Information processing requirements are much higher for a related diversified company (compared to its unrelated counterparts) due to its need to effectively and efficiently coordinate the linkages and interdependencies upon which value-creation through activity sharing depends. In addition to increased information processing requirements and managerial expertise, overdiversification may result in poor performance when top-level managers emphasize financial controls over strategic controls. Financial controls may be emphasized when managers feel that they do not have sufficient expertise or knowledge of the company’s various businesses. When this happens, top-level managers are not able to adequately evaluate the strategies and strategic actions that are taken by division or business unit managers. As a result, Top-level managers tend to emphasize the financial outcomes of strategic actions rather than the appropriateness of the strategy itself. This forces division or business unit managers to become short-term performance-oriented. The problem becomes more serious when managers’ compensation is tied to achieving short-term financial outcomes. Long-term, risky investments (such as R&D) may be reduced to boost short-term returns. In the final analysis, long-term performance deteriorates.
The experiences of many companies indicate that overdiversification may lead to ineffective management, primarily because of the increased size and complexity of the company. As and a result of ineffective management, the company and some of its businesses were unable to maintain their strategic competitiveness. This results in poor performance.

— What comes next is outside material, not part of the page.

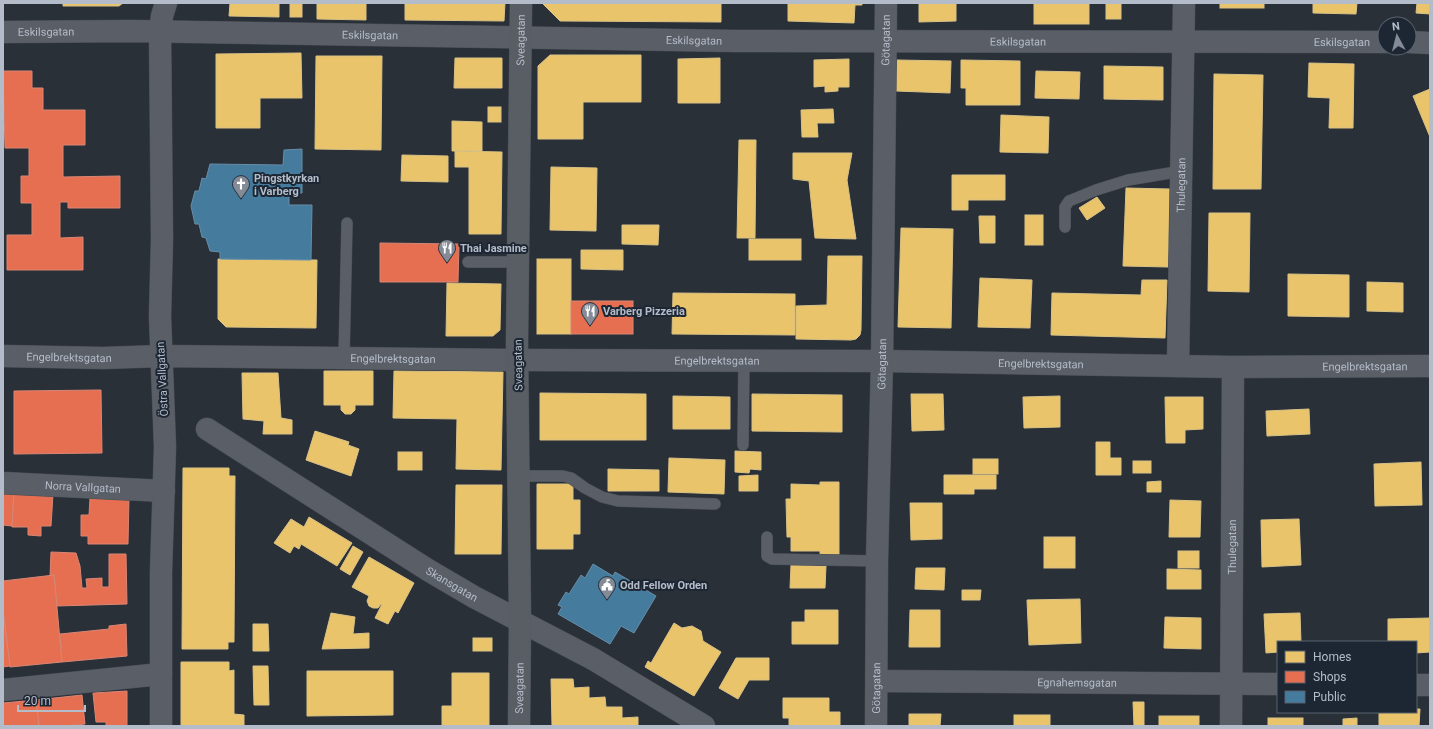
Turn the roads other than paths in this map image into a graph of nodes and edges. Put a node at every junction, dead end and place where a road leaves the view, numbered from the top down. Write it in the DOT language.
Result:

As noted earlier in this chapter, acquisitions can have a number of negative effects. They may result in greater levels of diversification (in products, markets, and/or industries), absorb extensive managerial time and energy, require large amounts of debt, and create larger organizations. As a result, acquisitions can have a negative impact on investments in research and development and thus on innovation.
Reducing the emphasis on R&D and on innovation may result in the company losing its strategic competitiveness unless the company operates in mature industries in which innovation is not required to maintain strategic competitiveness. Companies can implement acquisition strategies to extend the scope of the company. When this happens, companies may view acquisitions as and a substitute for innovation. But, this can negatively affect their strategic competitiveness. As companies extend their scope by acquisitions rather than by innovation, they may see acquisitions as a cure whenever they encounter stronger competition or lose their strategic competitiveness in some markets. They respond by making further acquisitions, developing fewer innovations, and then reinforce the cycle by making additional acquisitions. As and a result, long-term performance suffers.